## DESCRIPTION OF THE TASK
Write the next part of the forum thread below about babble's Great Schism and changing culture, picking up after the last reply shown.

## EXTRACTED TEXT
I agree.  Besides, there are so many new people here since that time that I suspect that most current posters don't even know what "The Great Schism" even is...

Fine.  Never mind, then.

Caissa

The Great Schism took place in response to a labour relations decision taken by Rabble management. Many of those who left founded EnMasse. Subsequently, the Little Schism took place when some members of EnMasse left the site to found Bread and roses.

Boom Boom Boom Boom's picture

What was the cause of The Little Schism? I forget.

CMOT Dibbler

Audra being fired.

Lard Tunderin Jeezus Lard Tunderin Jeezus's picture

The change in babble culture can be seen by looking at the active topics page today.

In the past, babble was where I came to learn the latest news and the missing pieces of the story. It is no longer the portal-hub that leads me to the latest; for example, a thread on Bill C38 is nowhere to be found today - not on the active topics page, at least.

6079_Smith_W

@ LTJ

Well, you see something not being done, there's an easy solution to that.

## DATASET ENTRIES
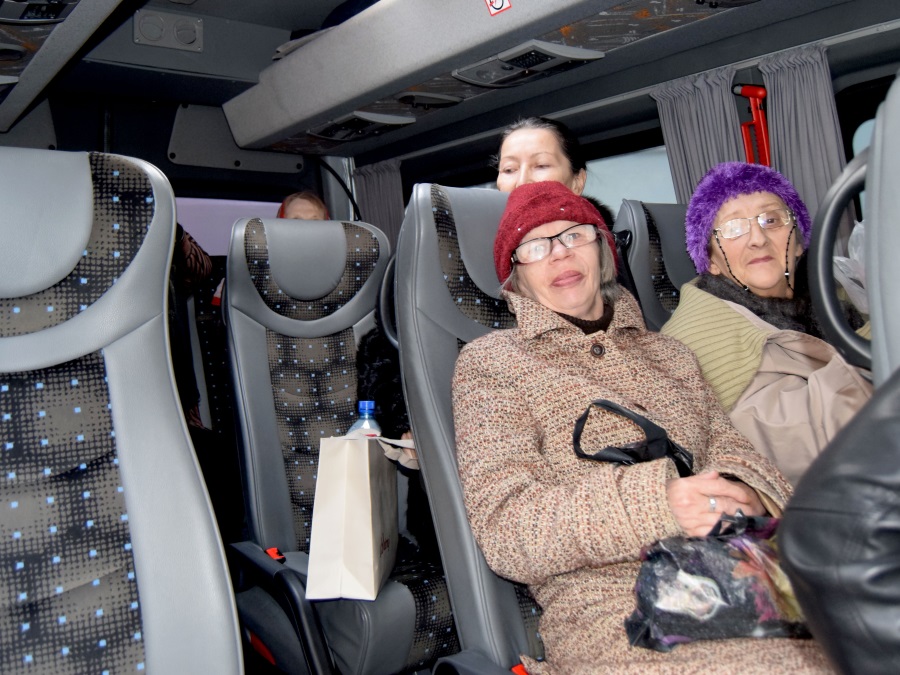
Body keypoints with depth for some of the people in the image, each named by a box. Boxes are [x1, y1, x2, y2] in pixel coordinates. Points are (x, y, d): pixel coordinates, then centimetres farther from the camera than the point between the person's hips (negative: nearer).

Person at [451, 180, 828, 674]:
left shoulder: (669, 355, 21)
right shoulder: (490, 363, 4)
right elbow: (504, 531, -7)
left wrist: (744, 492, -12)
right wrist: (654, 503, -21)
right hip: (609, 610, -5)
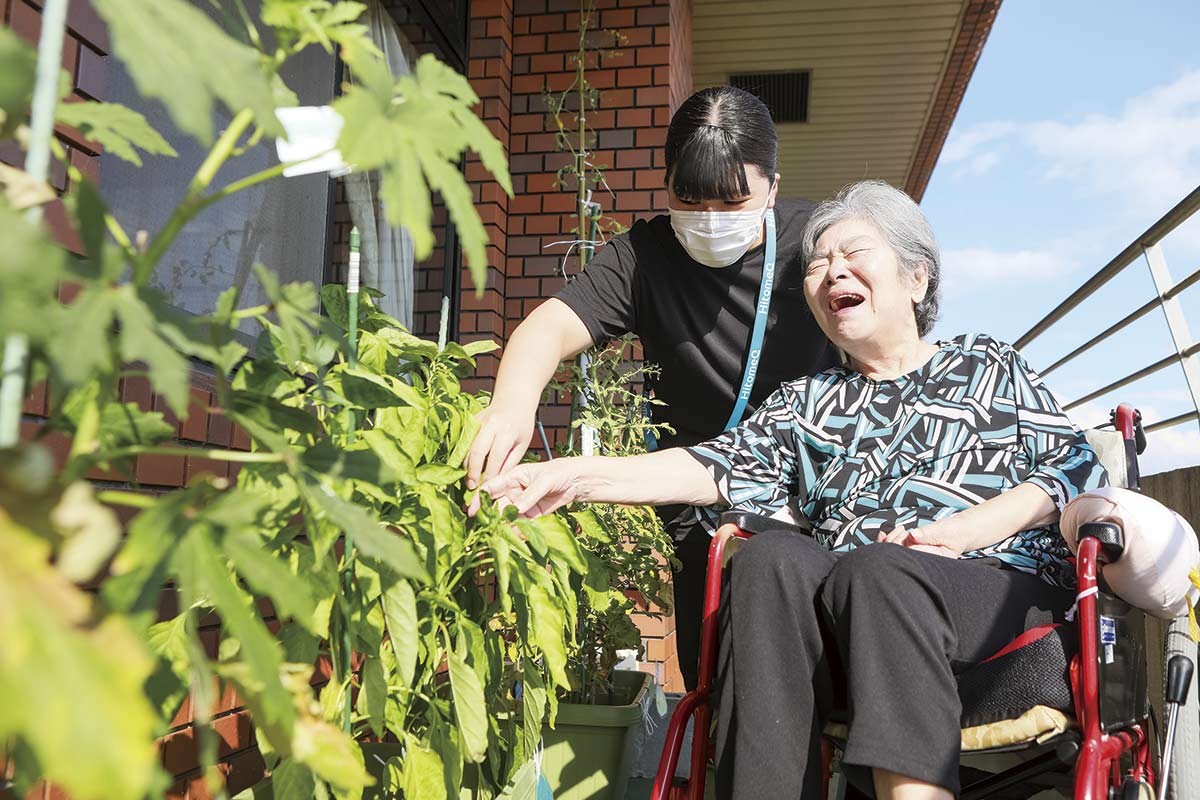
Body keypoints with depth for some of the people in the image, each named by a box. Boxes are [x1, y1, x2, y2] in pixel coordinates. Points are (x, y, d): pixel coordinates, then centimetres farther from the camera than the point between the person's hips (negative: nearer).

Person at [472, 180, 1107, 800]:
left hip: (999, 587, -1)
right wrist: (579, 476, -10)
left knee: (877, 570, -32)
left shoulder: (987, 365, 19)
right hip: (845, 619, 2)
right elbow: (722, 466, 4)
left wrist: (963, 530, -10)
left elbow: (1076, 467, 9)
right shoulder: (807, 402, 21)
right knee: (769, 560, -28)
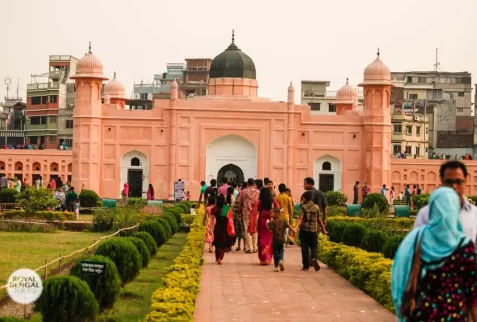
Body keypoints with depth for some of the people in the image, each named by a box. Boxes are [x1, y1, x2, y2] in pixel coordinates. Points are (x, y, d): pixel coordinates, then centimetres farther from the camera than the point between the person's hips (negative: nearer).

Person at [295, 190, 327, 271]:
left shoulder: (303, 207, -5)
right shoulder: (316, 207, 5)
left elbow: (300, 218, -18)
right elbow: (319, 219, 9)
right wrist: (323, 229, 19)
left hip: (304, 230, -2)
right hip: (314, 230, 2)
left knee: (305, 247, 4)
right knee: (314, 246, 10)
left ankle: (306, 266, 5)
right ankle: (314, 258, -19)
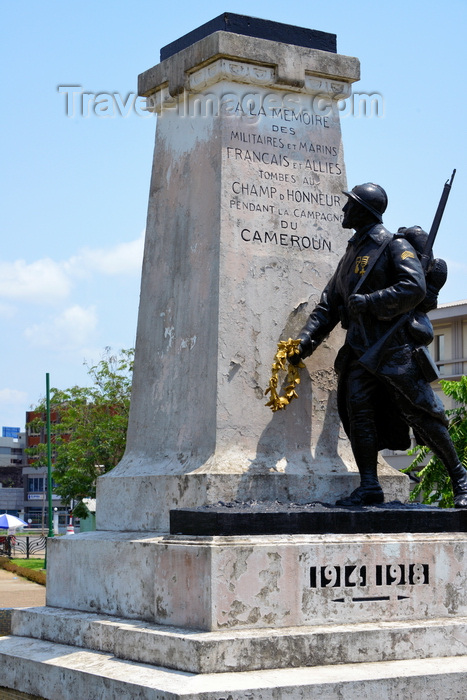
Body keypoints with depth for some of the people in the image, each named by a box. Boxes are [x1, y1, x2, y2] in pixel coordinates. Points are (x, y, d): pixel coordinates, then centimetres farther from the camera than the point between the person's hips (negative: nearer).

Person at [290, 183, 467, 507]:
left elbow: (415, 287, -16)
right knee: (357, 413, -5)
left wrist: (369, 302, -19)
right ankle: (369, 487, -2)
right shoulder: (350, 256, 21)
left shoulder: (395, 246, -2)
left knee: (421, 414, -6)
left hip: (395, 349, -7)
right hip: (360, 350, 7)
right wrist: (306, 339, 9)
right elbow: (328, 305, 21)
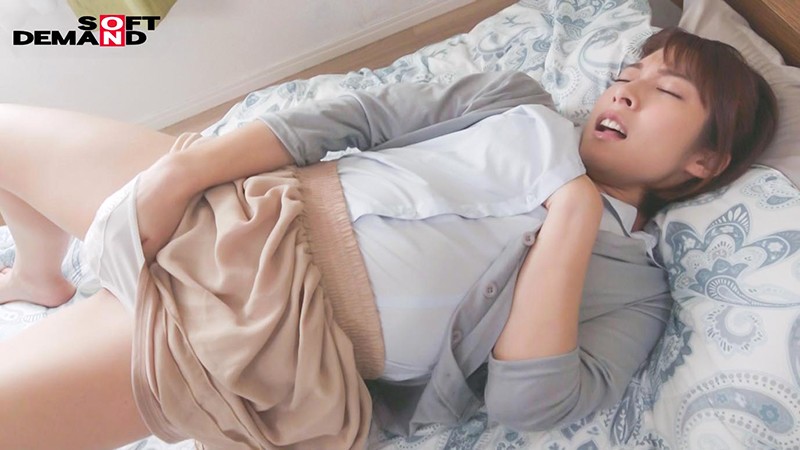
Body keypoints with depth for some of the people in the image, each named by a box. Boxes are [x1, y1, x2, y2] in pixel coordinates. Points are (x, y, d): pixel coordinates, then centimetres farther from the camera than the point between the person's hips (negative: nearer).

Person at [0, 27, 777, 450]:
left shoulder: (631, 282, 3)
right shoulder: (522, 102, 11)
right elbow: (357, 115, 3)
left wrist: (575, 212, -14)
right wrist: (190, 165, -9)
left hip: (281, 323, -4)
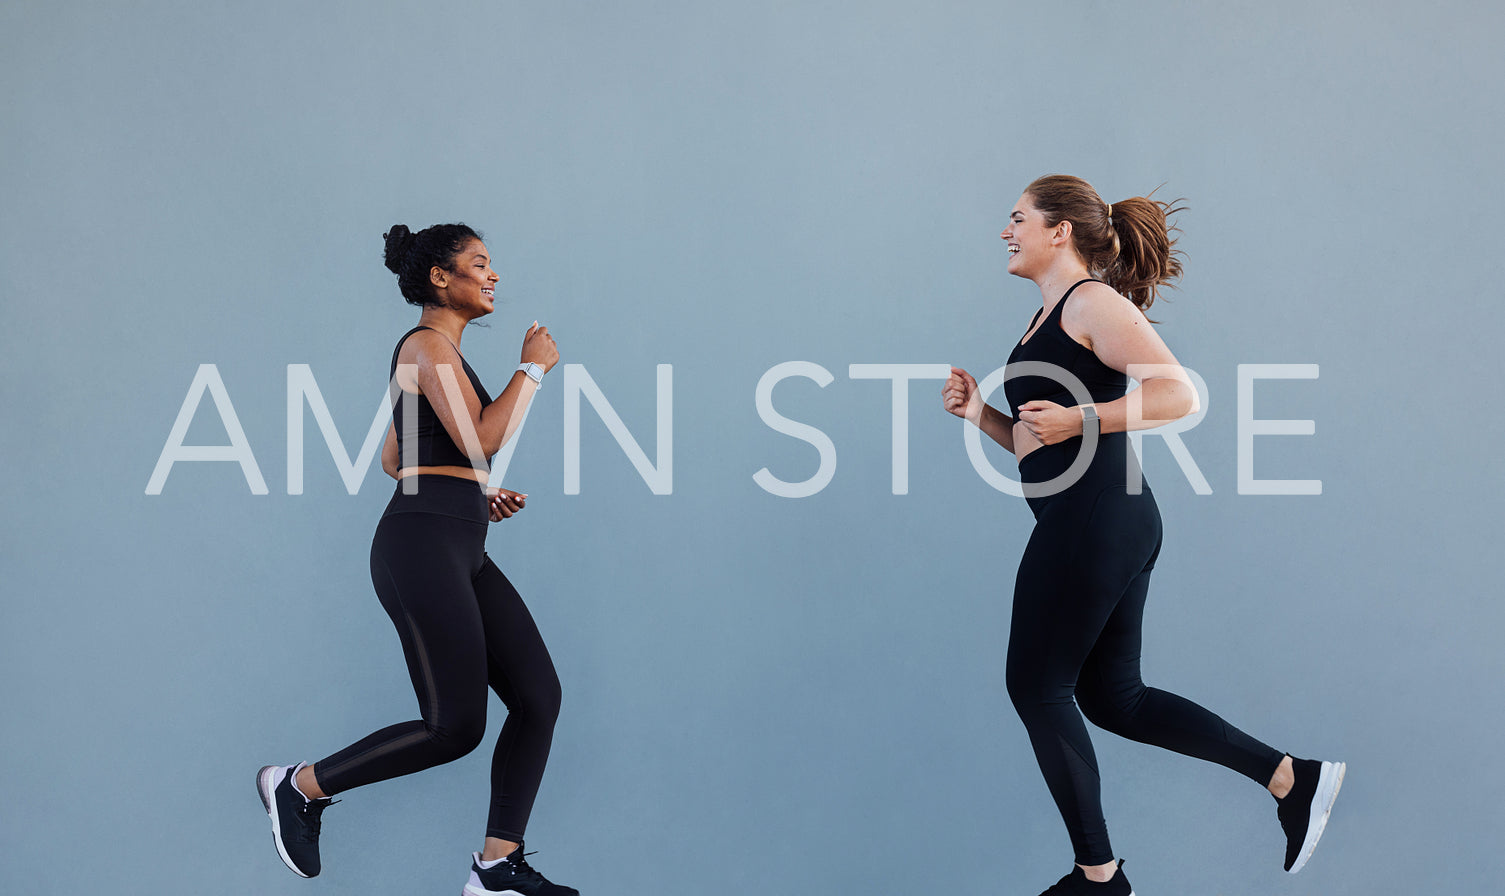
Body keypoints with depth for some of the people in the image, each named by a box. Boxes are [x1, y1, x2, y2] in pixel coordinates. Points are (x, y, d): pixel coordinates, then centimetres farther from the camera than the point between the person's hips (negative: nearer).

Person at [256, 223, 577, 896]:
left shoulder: (440, 355, 22)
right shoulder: (427, 344, -7)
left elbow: (392, 458, 28)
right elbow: (482, 439, -18)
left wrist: (476, 496, 20)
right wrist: (533, 368, -7)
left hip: (462, 553, 10)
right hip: (421, 548, -10)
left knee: (539, 696, 1)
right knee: (456, 727, -8)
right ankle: (300, 786, 9)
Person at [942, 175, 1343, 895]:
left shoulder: (1092, 302, -9)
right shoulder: (1050, 314, 20)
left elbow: (1179, 394, -20)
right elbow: (1036, 445, 22)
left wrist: (1078, 420, -23)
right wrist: (980, 411, 7)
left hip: (1093, 522, -10)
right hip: (1116, 522, 10)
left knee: (1037, 689, 1)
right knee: (1112, 697, 14)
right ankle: (1291, 777, 16)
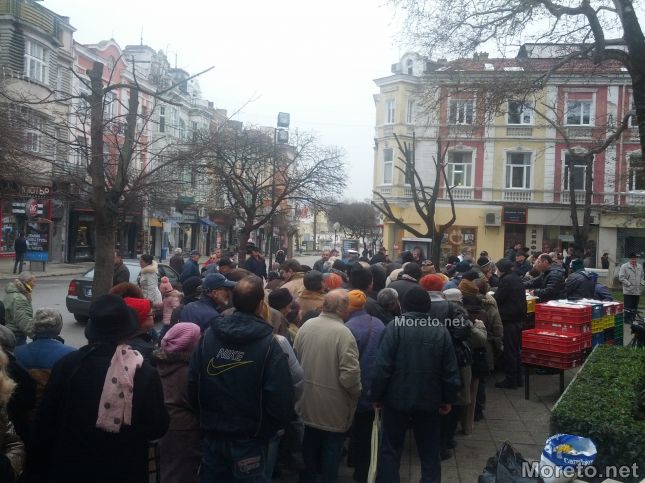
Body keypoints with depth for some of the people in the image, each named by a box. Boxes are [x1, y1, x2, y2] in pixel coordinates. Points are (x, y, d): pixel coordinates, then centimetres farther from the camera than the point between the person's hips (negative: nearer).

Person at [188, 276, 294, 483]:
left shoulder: (209, 335, -6)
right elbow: (280, 396, -19)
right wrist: (276, 426, 0)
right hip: (249, 438, -3)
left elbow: (193, 383, -2)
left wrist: (206, 414, 13)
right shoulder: (268, 343, -18)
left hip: (212, 434, 4)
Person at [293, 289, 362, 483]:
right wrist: (357, 393, -6)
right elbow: (350, 374, -25)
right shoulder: (343, 333, -23)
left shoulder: (306, 326, -7)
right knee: (331, 448, 15)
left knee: (309, 445, 23)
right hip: (333, 404, -5)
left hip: (307, 401, 5)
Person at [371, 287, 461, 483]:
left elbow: (382, 367, -16)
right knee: (429, 452, 17)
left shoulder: (395, 327, -14)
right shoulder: (441, 331, -5)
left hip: (397, 399, -2)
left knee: (390, 450, 12)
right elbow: (450, 371, -2)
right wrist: (448, 399, 10)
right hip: (429, 401, 2)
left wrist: (377, 395, -5)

## ANSWER BOX
I tuned in for a couple of the votes while I was working last night. Personally, I just assumed there wasn't much interest here in that process. 

Speaking of which, I don't know about any old history and I don't care to, because I don't think it's any substitute for dealing with what is here and now. 

More importantly, from a few comments - so yeah, I'm guessing - sounds to me like people have as much information as is really necessary, and what is not known is private information that is really no one's business.

What's the use of having more information if what there is already is not acted upon?

 

Boom Boom Boom Boom's picture

CMOT Dibbler wrote:
Audra being fired.

That was the cause of The Big Schism - I don't think it had anything to do with The Little Schism.

Sean in Ottawa

If we acknowledge that the culture and many of the people are different today than way back then then we are acknowledging that the old history has no relevance. I was around at the time and I have to agree there is nothing from that time that would inform on where things are now or what would help.

One big change in my opinion is the use of twitter. Through your choice of follows you can create your own community and customize what you want to see. I feel that makes Rabble/Babble largely obsolete in terms of a place to go to for news.

But that was only one of the values of this place and I would argue not at all the most important.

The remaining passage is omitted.